2) Implement the algorithm with the following interface:

function nnmf(
    X::Matrix{T},
    r::Integer;
    maxiter::Integer=1000, 
    tol::Number=1e-4,
    V::Matrix{T}=rand(T, size(X, 1), r),
    W::Matrix{T}=rand(T, r, size(X, 2))
    ) where T <: AbstractFloat
    # implementation
    # Output
    return V, W
end

Start your algorithm from $v_{ik}^{(0)} = w_{kj}^{(0)} = 1$ for all $i,j,k$ and use the stopping criterion $$ \frac{|L^{(t+1)} - L^{(t)}|}{|L^{(t)}| + 1} \le tol. $$

Apply the algorithm with r=3, 5, 10 and report the run times, using @time.

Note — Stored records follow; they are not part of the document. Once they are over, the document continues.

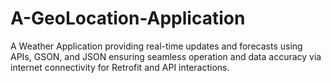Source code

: # A-GeoLocation-Application
A Weather Application providing real-time updates and forecasts using APIs, GSON, and JSON ensuring seamless operation and data accuracy via internet connectivity for Retrofit and API interactions.

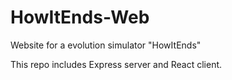 # HowItEnds-Web
Website for a evolution simulator "HowItEnds"

This repo includes Express server and React client.
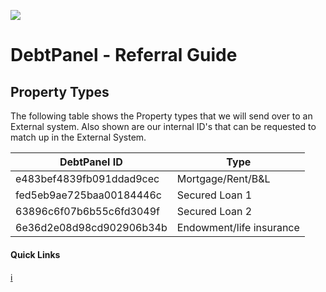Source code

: ![](https://s3.eu-west-2.amazonaws.com/cdn.debtpanel.co.uk/images/green-white.jpg)

# DebtPanel - Referral Guide

## Property Types

The following table shows the Property types that we will send over to an External system. Also shown are our internal ID's that can be requested to match up in the External System.

DebtPanel ID | Type
--- | ---
e483bef4839fb091ddad9cec | Mortgage/Rent/B&L
fed5eb9ae725baa00184446c | Secured Loan 1
63896c6f07b6b55c6fd3049f | Secured Loan 2
6e36d2e08d98cd902906b34b | Endowment/life insurance

#### Quick Links

[:information_source:](../readme.md)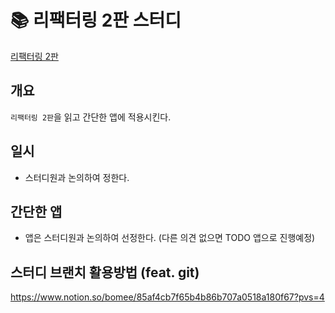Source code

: # 📚 리팩터링 2판 스터디

[리팩터링 2판](https://www.yes24.com/Product/Goods/89649360)

## 개요

`리팩터링 2판`을 읽고 간단한 앱에 적용시킨다.

## 일시

- 스터디원과 논의하여 정한다.

## 간단한 앱

- 앱은 스터디원과 논의하여 선정한다. (다른 의견 없으면 TODO 앱으로 진행예정)

## 스터디 브랜치 활용방법 (feat. git)
https://www.notion.so/bomee/85af4cb7f65b4b86b707a0518a180f67?pvs=4
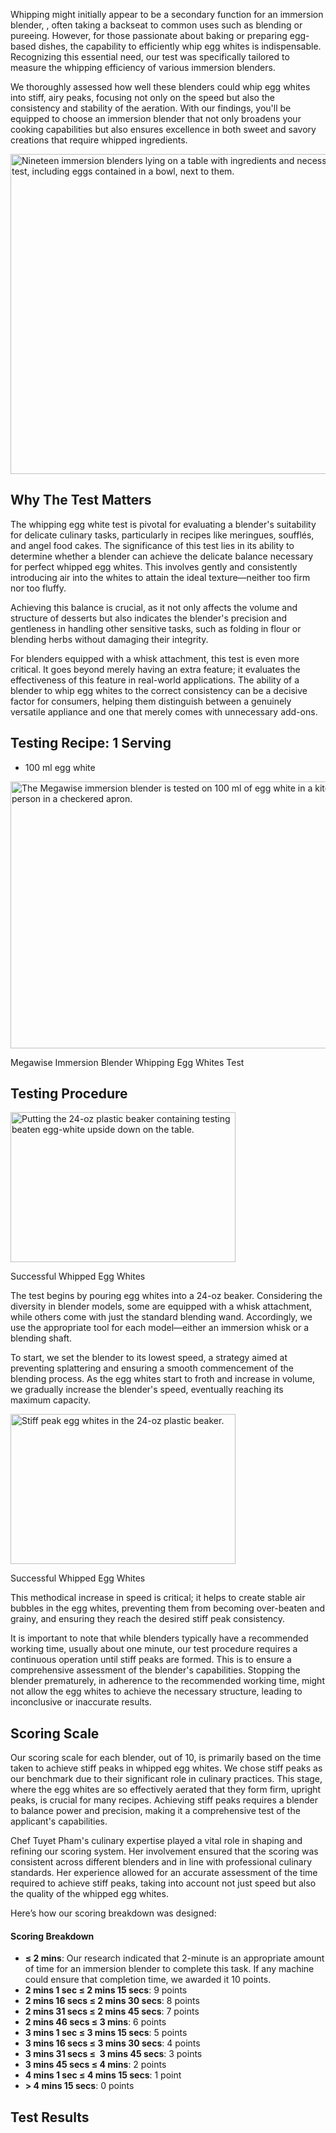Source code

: Whipping might initially appear to be a secondary function for an immersion blender, , often taking a backseat to common uses such as blending or pureeing. However, for those passionate about baking or preparing egg-based dishes, the capability to efficiently whip egg whites is indispensable. Recognizing this essential need, our test was specifically tailored to measure the whipping efficiency of various immersion blenders.

We thoroughly assessed how well these blenders could whip egg whites into stiff, airy peaks, focusing not only on the speed but also the consistency and stability of the aeration. With our findings, you'll be equipped to choose an immersion blender that not only broadens your cooking capabilities but also ensures excellence in both sweet and savory creations that require whipped ingredients.

<img src="https://cdn.healthykitchen101.com/reviews/images/blenders/clpj8p0dz0023mm884q6yd728.jpg" alt="Nineteen immersion blenders lying on a table with ingredients and necessary tools for the whipped egg-white test, including eggs contained in a bowl, next to them. " width="768" height="512">

Why The Test Matters
--------------------

The whipping egg white test is pivotal for evaluating a blender's suitability for delicate culinary tasks, particularly in recipes like meringues, soufflés, and angel food cakes. The significance of this test lies in its ability to determine whether a blender can achieve the delicate balance necessary for perfect whipped egg whites. This involves gently and consistently introducing air into the whites to attain the ideal texture—neither too firm nor too fluffy. 

Achieving this balance is crucial, as it not only affects the volume and structure of desserts but also indicates the blender's precision and gentleness in handling other sensitive tasks, such as folding in flour or blending herbs without damaging their integrity.

For blenders equipped with a whisk attachment, this test is even more critical. It goes beyond merely having an extra feature; it evaluates the effectiveness of this feature in real-world applications. The ability of a blender to whip egg whites to the correct consistency can be a decisive factor for consumers, helping them distinguish between a genuinely versatile appliance and one that merely comes with unnecessary add-ons.

Testing Recipe: 1 Serving
-------------------------

*   100 ml egg white

<img src="https://cdn.healthykitchen101.com/reviews/images/blenders/clpj8u7yc0024mm88fgvvcp81.jpg" alt="The Megawise immersion blender is tested on 100 ml of egg white in a kitchen setting, with a person in a checkered apron. " width="640" height="427">

Megawise Immersion Blender Whipping Egg Whites Test

Testing Procedure
-----------------

<img src="https://cdn.healthykitchen101.com/reviews/images/blenders/clpj8vh0r0025mm887e6jdxps.jpg" alt="Putting the 24-oz plastic beaker containing testing beaten egg-white upside down on the table." width="360" height="240">

Successful Whipped Egg Whites

The test begins by pouring egg whites into a 24-oz beaker. Considering the diversity in blender models, some are equipped with a whisk attachment, while others come with just the standard blending wand. Accordingly, we use the appropriate tool for each model—either an immersion whisk or a blending shaft.

To start, we set the blender to its lowest speed, a strategy aimed at preventing splattering and ensuring a smooth commencement of the blending process. As the egg whites start to froth and increase in volume, we gradually increase the blender's speed, eventually reaching its maximum capacity.

<img src="https://cdn.healthykitchen101.com/reviews/images/blenders/clpj8y5hp0026mm88hi3k6vu9.jpg" alt="Stiff peak egg whites in the 24-oz plastic beaker." width="360" height="240">

Successful Whipped Egg Whites

This methodical increase in speed is critical; it helps to create stable air bubbles in the egg whites, preventing them from becoming over-beaten and grainy, and ensuring they reach the desired stiff peak consistency.

It is important to note that while blenders typically have a recommended working time, usually about one minute, our test procedure requires a continuous operation until stiff peaks are formed. This is to ensure a comprehensive assessment of the blender's capabilities. Stopping the blender prematurely, in adherence to the recommended working time, might not allow the egg whites to achieve the necessary structure, leading to inconclusive or inaccurate results.

Scoring Scale
-------------

Our scoring scale for each blender, out of 10, is primarily based on the time taken to achieve stiff peaks in whipped egg whites. We chose stiff peaks as our benchmark due to their significant role in culinary practices. This stage, where the egg whites are so effectively aerated that they form firm, upright peaks, is crucial for many recipes. Achieving stiff peaks requires a blender to balance power and precision, making it a comprehensive test of the applicant's capabilities.

Chef Tuyet Pham's culinary expertise played a vital role in shaping and refining our scoring system. Her involvement ensured that the scoring was consistent across different blenders and in line with professional culinary standards. Her experience allowed for an accurate assessment of the time required to achieve stiff peaks, taking into account not just speed but also the quality of the whipped egg whites.

Here’s how our scoring breakdown was designed: 

#### Scoring Breakdown

*   **≤ 2 mins**: Our research indicated that 2-minute is an appropriate amount of time for an immersion blender to complete this task. If any machine could ensure that completion time, we awarded it 10 points. 
*   **2 mins 1 sec ≤ 2 mins 15 secs**: 9 points
*   **2 mins 16 secs ≤ 2 mins 30 secs**: 8 points
*   **2 mins 31 secs ≤ 2 mins 45 secs**: 7 points
*   **2 mins 46 secs ≤ 3 mins**: 6 points
*   **3 mins 1 sec ≤ 3 mins 15 secs**: 5 points
*   **3 mins 16 secs ≤ 3 mins 30 secs**: 4 points 
*   **3 mins 31 secs ≤  3 mins 45 secs**: 3 points 
*   **3 mins 45 secs ≤ 4 mins**: 2 points 
*   **4 mins 1 sec ≤ 4 mins 15 secs**: 1 point
*   **\> 4 mins 15 secs**: 0 points

Test Results
------------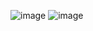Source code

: ![image](https://github.com/user-attachments/assets/ba7dbd03-aee3-4a31-bf7e-f8ea29ecaa64)
![image](https://github.com/user-attachments/assets/7b2bb787-6d3b-4d45-afa8-9dbc72b1e3fb)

Efficiency (both speed and memory) as well as correctness of the implementation will be the most important criterion when grading this problem.

4) Consider the case $r=10$. Pick the image $\mathbf{x}_i$ used in Homework 3, Q1-2, and plot its NMF coefficients, i.e., the $i$th row of matrix $\mathbf{V}$. Compare the result with the PCA loadings of Homework 3, Q2-2.